Asked about the feasibility of firing every officer Emery said: "It needs
to be done, so it will have to be done. Nothing will change until then."

An assistant to Emery said the party plans to run a full slate of
candidates for council and the park board, and will help like-minded
candidates around B.C.

Emery also ran for Vancouver mayor in 1996, garnering 1,125 votes and
finishing fourth, beating out candidates like Zippy the Circus Chimp, Barb
E. Doll and Frank the moose, but well behind the winner, outgoing Mayor
Philip Owen.

In last year's provincial election, Emery's Marijuana Party ran a full
slate of 79 candidates, including Emery in Vancouver-Burrard, but failed to
win a single seat.

Emery said on other issues, he favours less taxation, less government and
more individual freedoms.

He believes Vancouver is ready for his platform and it's better than what
will come from the mainstream candidates.

"Jennifer Clarke is just the same colourless ... clone of Philip Owen," he
said. "There's no difference except they have a sex difference, but there's
no difference in style, belief. I don't know if that makes Vancouverites
excited.
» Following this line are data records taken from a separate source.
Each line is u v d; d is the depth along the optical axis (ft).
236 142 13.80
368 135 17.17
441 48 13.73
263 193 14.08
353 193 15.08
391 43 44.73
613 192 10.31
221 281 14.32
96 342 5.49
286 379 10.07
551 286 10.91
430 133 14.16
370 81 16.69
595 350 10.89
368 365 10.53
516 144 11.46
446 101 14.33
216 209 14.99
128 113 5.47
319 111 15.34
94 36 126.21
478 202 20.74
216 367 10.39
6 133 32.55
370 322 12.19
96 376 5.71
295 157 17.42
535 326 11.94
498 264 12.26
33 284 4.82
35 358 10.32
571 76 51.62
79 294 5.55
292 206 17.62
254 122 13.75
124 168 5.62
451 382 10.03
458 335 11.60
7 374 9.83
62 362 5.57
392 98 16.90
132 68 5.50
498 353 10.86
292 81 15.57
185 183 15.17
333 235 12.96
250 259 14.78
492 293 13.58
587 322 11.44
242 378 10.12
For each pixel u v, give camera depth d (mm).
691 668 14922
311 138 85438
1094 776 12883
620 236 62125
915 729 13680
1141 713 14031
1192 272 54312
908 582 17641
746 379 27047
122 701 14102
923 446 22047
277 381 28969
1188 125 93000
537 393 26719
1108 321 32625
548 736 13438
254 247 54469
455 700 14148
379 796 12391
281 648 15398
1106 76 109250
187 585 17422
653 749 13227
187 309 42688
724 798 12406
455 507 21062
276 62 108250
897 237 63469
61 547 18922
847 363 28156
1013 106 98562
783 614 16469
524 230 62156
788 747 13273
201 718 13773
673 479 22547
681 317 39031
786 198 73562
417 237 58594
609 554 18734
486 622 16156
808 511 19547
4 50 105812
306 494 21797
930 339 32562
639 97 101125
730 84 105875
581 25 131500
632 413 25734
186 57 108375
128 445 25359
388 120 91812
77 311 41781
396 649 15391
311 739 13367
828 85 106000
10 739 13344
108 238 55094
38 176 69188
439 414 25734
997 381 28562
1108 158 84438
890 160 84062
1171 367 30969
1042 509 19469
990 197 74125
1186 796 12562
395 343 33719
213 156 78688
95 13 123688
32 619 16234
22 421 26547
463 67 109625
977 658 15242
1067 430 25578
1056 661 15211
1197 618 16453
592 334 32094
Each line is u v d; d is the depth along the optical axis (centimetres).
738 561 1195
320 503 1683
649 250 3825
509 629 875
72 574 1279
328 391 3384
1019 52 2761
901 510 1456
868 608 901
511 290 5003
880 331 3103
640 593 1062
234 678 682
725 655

I don't know why it should."

Clarke, the favourite to be the ruling NPA's mayoral candidate in the
election, said she welcomes all candidates into the fray, but questioned
Emery's commitment to civic politics.

"I am not sure how serious Marc is -- he has tended to be a one-issue
candidate," she said. "I think the citizens of Vancouver want a mayor who
has a balanced approach and someone who will take care of a whole range of
issues that the citizens want addressed, not simply focusing himself on
selling marijuana seeds."

While saying he's serious about his campaign, Emery laughed heartily when
asked if he'd change his name to Ernest Jane if he won, making his official
title Mayor E. Jane.

"I've got to remember that if I ever write a satire on pot," he said.